From: Corey Huinker <corey(dot)huinker(at)gmail(dot)com>
To: Matthias van de Meent <boekewurm+postgres(at)gmail(dot)com>
Cc: Bruce Momjian <bruce(at)momjian(dot)us>, Tom Lane <tgl(at)sss(dot)pgh(dot)pa(dot)us>, Jeff Davis <pgsql(at)j-davis(dot)com>, Nathan Bossart <nathandbossart(at)gmail(dot)com>, Magnus Hagander <magnus(at)hagander(dot)net>, Stephen Frost <sfrost(at)snowman(dot)net>, Ashutosh Bapat <ashutosh(dot)bapat(dot)oss(at)gmail(dot)com>, Peter Smith <smithpb2250(at)gmail(dot)com>, PostgreSQL Hackers <pgsql-hackers(at)lists(dot)postgresql(dot)org>, Tomas Vondra <tomas(dot)vondra(at)enterprisedb(dot)com>
Subject: Re: Statistics Import and Export
Date: 2024-05-07 03:43:50
Message-ID: CADkLM=cQgghMJOS8EcAVBwRO4s1dUVtxGZv5gLPfZkQ1nL1gzA@mail.gmail.com
Views: Raw Message | Whole Thread | Download mbox | Resend email
Thread:
Lists: pgsql-hackers

>
>
> Next up for question is how to handle --statistics-only or an equivalent.
> The option would be mutually exclusive with --schema-only and --data-only,
> and it would be mildly incongruous if it didn't have a short option like
> the others, so I'm suggested -P for Probablity / Percentile / ρ:
> correlation / etc.
>
> One wrinkle with having three mutually exclusive options instead of two is
> that the existing code was able to assume that one of the options being
> true meant that we could bail out of certain dumpXYZ() functions, and now
> those tests have to compare against two, which makes me think we should add
> three new DumpOptions that are the non-exclusive positives (yesSchema,
> yesData, yesStats) and set those in addition to the schemaOnly, dataOnly,
> and statsOnly flags.
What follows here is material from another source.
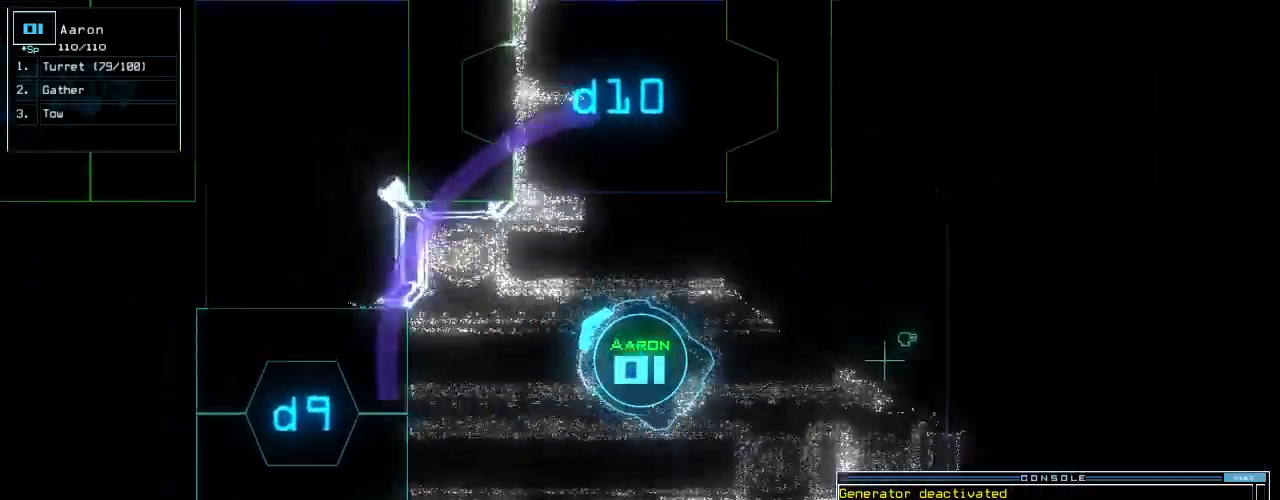
{"keys": ["right", "up"], "events": [[240, "right", "up"], [480, "right", "down"]]}
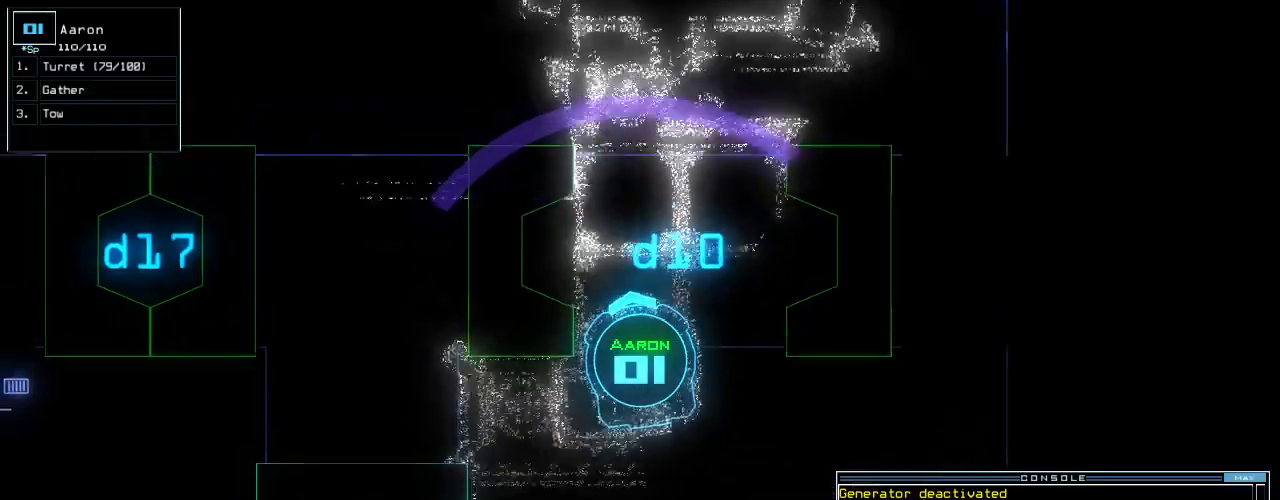
{"keys": ["up"], "events": [[100, "right", "up"], [120, "shift_r", "down"], [240, "shift_r", "up"], [260, "left", "down"], [500, "left", "up"]]}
Thoughts?
>

v21 attached.

0001 is the same.

0002 is a preparatory change to pg_dump introducing
DumpOption/RestoreOption variables dumpSchema and dumpData. The current
code makes heavy use of the fact that schemaOnly and dataOnly are mutually
exclusive and logically opposite. That will not be the case when
statisticsOnly is introduced, so I decided to add the new variables whose
value is entirely derivative of the existing command flags, but resolves
the complexities of those interactions in one spot, as those complexities
are about to jump with the new options.

0003 is the statistics changes to pg_dump, adding the options -X /
--statistics-only, and the derivative boolean statisticsOnly. The -P option
is already used by pg_restore, so instead I chose -X because of the passing
resemblance to Chi as in the chi-square statistics test makes it vaguely
statistics-ish. If someone has a better letter, I'm listening.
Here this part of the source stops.